Leadership Qualities for Digital Learning
Leaders play a big role in this process. Staff watch how they adapt to and use digital tools. Leading by example, showing patience, and being open about their own learning needs encourages the team.
Good leaders:
- Are visible during digital training
- Ask staff what works and what does not
- Share their own digital successes and challenges
- Accept that change takes time
They support everyone to move forward together.
Involving Stakeholders in Overcoming Barriers
Other people impact digital learning beyond care staff. These include people using services, families, and external professionals. Leaders should keep everyone informed about why digital skills matter.
Approaches include:
- Involving families in digital learning sessions
- Sharing simple guides with people using services
- Working with technology companies on tailored solutions
- Using feedback from all groups to guide improvements
Inclusion builds support for new initiatives.

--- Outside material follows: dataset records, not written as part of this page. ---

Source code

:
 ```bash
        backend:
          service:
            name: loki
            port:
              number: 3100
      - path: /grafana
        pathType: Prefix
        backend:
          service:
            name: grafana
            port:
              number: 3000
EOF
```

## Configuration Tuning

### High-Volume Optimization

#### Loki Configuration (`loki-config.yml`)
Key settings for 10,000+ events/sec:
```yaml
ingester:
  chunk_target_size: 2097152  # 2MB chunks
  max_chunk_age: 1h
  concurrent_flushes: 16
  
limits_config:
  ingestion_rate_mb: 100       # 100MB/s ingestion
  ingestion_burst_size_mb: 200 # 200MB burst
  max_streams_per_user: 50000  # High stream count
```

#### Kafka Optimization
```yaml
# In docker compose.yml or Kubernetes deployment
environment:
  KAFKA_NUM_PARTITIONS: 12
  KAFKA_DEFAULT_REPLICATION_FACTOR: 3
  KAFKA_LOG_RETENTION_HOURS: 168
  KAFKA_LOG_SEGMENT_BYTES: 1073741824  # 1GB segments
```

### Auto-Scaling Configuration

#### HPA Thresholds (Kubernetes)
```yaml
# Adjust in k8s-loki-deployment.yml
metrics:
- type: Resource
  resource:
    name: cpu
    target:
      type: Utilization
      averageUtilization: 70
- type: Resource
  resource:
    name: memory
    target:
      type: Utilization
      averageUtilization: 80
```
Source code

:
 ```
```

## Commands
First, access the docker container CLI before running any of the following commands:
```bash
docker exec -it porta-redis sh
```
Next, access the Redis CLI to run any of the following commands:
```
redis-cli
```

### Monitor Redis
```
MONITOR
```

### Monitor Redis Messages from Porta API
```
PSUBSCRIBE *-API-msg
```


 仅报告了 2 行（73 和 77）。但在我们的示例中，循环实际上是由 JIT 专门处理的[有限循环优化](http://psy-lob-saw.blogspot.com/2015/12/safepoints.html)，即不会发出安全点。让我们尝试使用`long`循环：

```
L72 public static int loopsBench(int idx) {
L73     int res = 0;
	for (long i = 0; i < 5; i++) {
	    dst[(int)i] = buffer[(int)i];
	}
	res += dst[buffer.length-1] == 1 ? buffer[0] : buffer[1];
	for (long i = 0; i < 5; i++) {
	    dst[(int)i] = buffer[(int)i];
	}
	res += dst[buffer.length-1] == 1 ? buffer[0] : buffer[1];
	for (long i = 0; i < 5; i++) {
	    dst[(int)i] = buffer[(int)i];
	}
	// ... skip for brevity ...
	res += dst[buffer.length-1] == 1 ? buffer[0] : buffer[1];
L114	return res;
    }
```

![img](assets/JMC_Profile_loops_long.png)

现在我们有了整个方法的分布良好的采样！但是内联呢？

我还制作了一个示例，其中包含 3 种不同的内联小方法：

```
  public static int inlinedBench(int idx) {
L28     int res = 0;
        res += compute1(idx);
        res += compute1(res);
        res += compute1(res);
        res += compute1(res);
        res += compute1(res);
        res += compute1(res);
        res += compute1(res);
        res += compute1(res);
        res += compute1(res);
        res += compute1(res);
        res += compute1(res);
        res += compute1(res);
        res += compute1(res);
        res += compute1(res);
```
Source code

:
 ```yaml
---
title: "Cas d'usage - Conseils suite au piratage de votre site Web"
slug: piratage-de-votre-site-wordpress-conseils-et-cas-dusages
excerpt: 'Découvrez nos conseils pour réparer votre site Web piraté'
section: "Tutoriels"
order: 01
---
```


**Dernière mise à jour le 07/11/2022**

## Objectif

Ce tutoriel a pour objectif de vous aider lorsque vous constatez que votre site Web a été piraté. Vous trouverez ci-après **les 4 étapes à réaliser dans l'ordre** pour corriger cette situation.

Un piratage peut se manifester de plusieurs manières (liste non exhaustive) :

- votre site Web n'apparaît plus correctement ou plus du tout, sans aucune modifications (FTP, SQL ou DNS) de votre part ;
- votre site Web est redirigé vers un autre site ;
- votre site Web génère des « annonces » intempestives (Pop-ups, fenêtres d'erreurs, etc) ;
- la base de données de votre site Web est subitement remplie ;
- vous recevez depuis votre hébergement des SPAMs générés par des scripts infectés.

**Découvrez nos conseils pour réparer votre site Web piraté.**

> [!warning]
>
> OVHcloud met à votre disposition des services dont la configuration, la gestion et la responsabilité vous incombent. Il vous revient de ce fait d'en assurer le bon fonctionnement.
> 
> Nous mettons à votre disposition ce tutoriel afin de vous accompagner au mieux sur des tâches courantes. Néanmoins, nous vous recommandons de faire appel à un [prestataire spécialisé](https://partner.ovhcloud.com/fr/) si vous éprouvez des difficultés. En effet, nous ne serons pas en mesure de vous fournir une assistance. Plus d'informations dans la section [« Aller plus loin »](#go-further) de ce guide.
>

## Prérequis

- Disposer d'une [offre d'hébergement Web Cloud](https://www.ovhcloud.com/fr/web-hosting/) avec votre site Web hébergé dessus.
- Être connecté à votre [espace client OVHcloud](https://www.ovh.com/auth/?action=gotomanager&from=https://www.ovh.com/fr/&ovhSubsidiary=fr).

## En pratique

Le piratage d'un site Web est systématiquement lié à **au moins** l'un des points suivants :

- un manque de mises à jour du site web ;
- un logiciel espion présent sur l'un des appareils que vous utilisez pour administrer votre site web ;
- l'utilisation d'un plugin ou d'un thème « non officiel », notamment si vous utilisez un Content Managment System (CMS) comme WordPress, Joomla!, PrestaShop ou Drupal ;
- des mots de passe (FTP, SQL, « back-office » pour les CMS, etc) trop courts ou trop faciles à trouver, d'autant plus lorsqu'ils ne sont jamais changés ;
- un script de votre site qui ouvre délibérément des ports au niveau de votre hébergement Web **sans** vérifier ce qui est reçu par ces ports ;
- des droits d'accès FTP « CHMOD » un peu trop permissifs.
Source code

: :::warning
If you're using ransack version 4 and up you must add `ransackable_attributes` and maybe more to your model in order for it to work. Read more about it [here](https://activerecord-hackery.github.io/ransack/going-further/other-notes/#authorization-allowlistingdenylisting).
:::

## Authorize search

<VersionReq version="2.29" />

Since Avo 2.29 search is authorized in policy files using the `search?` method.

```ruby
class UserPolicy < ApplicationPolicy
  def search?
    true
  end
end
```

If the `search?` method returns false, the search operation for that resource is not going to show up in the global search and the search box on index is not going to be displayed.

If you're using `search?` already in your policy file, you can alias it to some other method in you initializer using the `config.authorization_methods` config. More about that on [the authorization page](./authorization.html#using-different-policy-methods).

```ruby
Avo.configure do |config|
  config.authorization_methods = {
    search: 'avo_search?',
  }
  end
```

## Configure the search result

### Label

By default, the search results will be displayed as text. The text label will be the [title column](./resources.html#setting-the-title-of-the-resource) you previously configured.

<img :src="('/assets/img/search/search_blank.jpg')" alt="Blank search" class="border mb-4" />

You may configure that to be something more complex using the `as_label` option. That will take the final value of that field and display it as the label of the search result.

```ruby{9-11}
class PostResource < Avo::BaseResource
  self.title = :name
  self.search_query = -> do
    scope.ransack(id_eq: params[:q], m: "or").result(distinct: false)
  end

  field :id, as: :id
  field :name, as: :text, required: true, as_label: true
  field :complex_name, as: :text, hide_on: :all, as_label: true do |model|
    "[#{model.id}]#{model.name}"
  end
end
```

Example: Applying These Strategies in Practice
Consider a supported living service looking to introduce electronic medication administration records (eMAR).
Barriers:
- Senior staff may lack confidence with new software
- Night staff struggle to attend training
- Some care workers have limited English
- Older staff have never used tablets before
- There is only one tablet per shift
Strategies Used:
- Drop-in sessions with a digital champion for hands-on eMAR demos
- Extra tablets provided so staff can practise when not on shift
- Printed step-by-step guides in multiple languages
- Short, focused training during staff meetings
- Recognition for staff who demonstrate improvement
- Regular supervision questions about eMAR use and challenges
These actions helped the team grow in confidence. Errors decreased. Staff began using eMAR comfortably in daily work.
Final Thoughts
Evaluation means checking if the actions taken actually work. Use staff feedback, retention of digital learning, and how smoothly new technology is embedded. Look for improvements in:
- Staff confidence
- Reduced mistakes in records
- Staff feedback on ease of use
- Fewer requests for technical support
Adapting strategies by reviewing results makes digital learning effective for all, no matter their starting point.
In summary, overcoming barriers to digital learning and development in adult care is possible through practical, inclusive strategies and strong leadership.